Should domestic labour be valued the same as work outside the home? What is the contribution of a stay at home wife and mother? How can we evaluate emotional labour when it often goes unseen?
No, these are not topic questions during a “Lean In” circle. These are questions that many courts are grappling with now that female foreign supporters of ISIS who travelled to the so-called caliphate are now seeking to return to their home countries.
It is very difficult to try and convict someone for terrorism support under most criminal justice systems and under current laws when they “only” had a domestic role.
There is a growing acknowledgment that many of these women weren’t just duped or groomed or tricked into travelling to a war zone. They supported ISIS of their own volition and agency. Despite their desire to return to their home countries, many remain committed to the cause and potentially dangerous.
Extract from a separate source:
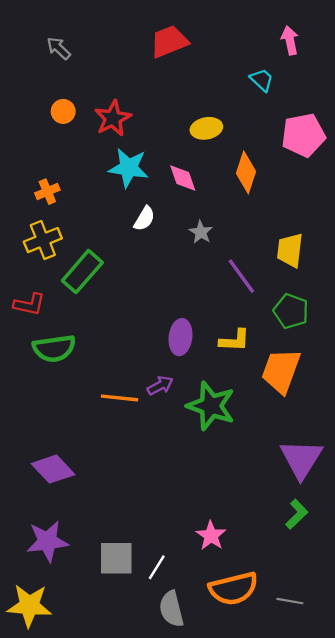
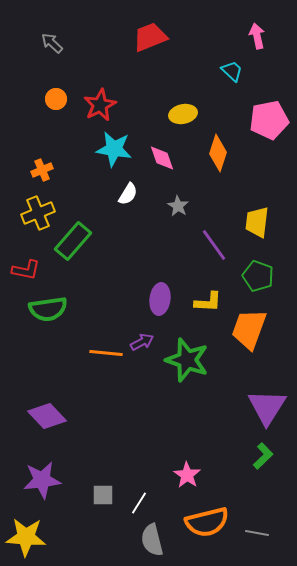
gray square: (116, 558) -> (103, 495), size x0.7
If they have renounced their support of ISIS, they must still be held accountable for their participation in a nihilistic and violent organization that threatened global security.
I argue in my Lowy Institute Analysis, “Behind the Veil: The Role of Women in Jihad After the Caliphate”, that the definition of “participation” or “support” of a terrorist organisation must be expanded to account for the full contribution of women in jihad, including the essential state-building tasks these women performed – such as supporting combatants through many forms of domestic and unseen labour, educating recruits, and bringing up children in the ideology – and not just carrying out attacks, recruiting, and spreading propaganda.
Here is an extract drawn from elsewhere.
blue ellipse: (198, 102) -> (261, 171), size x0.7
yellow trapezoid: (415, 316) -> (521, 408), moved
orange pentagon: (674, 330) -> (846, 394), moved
Absent other mitigating factors, women’s crucial domestic, educational and other enabling influence should also be considered as terrorist “support”, and charges and sentencing should reflect this.
Yet because it cannot be proven that these women did participated in direct combat or attack plotting, how can we asses and describe the nature of their support? If a particular country does not have a foreign incursion offence (as Australia does), on what grounds can a government seek to try and convict women for their “invisible” support of ISIS?
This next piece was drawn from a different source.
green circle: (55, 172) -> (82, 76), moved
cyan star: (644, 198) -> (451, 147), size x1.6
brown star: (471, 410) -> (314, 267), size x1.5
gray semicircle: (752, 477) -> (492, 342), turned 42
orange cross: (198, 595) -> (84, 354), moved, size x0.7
It is very difficult to try and convict someone for terrorism support under most criminal justice systems and under current laws when they “only” had a domestic role. It is easy to dismiss the agency of many of these women when we have been conditioned to accept that women under ISIS were cloistered or oppressed, confined at home bearing and rearing children, with little constructive role in the organisation.
After all, women were allowed out in public only under full covering and for express purposes – how then could they had any active role in the terrorist organisation that is prosecutable?
A potentially precedent setting terrorism case in Germany is attempting to do just that. Sabine S. – a 32 year old German convert to Islam who also formerly fought in the Irish Army – was convicted of supporting terrorism and sentenced to five years. While five years is an arguably light sentence, prosecutors managed to find a way around a previous high court ruling that found performing household tasks did not constitute support of terror activities. Prosecutors argued instead that because Sabine S had lived with her family in houses belonging to people who had fled territory occupied by ISIS, she helped the terrorists secure control over conquered territory.
However, even though the German high court found that domestic duties do not constitute terror support, ISIS certainly did. More than supportive, ISIS views the domestic role of women as in fact essential.
ISIS eventually expanded the role of women beyond domestic duties and many women became involved in insurgent operations in theatre and as part of self-directed attacks around the world. But ISIS always viewed the role of women as more important than that of combatant. In many ways, it viewed its men as expendable, not of this world. Men’s role was to fight, not fear death and sacrifice their lives for the cause.
Its female supporters, however, were not so expendable. From the outset, ISIS believed that jihad was a generational conflict. Women’s primary role was to give birth to, raise and indoctrinate future generations of jihadists. This is why it was common for women to celebrate their husbands martyrdom and quickly remarry.
Numerous writings and propaganda emphasised women’s essential role as the thread between generations. For example, in Dabiq magazine, in an article called, “A Jihad Without Fighting”, the author laid out this fundamental role of women by evoking the strong, protective imagery of a lion and her cubs:
As for you, O mother of lion cubs … what will make you know what the mother of lion cubs is? She is the teacher of generations.
ISIS believed strongly that role of women as mothers and the bearers of the next and better generation of jihadists is a critical function of their revival after the fall of the caliphate. While committing many atrocities against women, ISIS at the same time understood and valued the domestic and emotional labour of women for their own nefarious ends.
Without the wives and mothers of ISIS, the jihad cannot continue.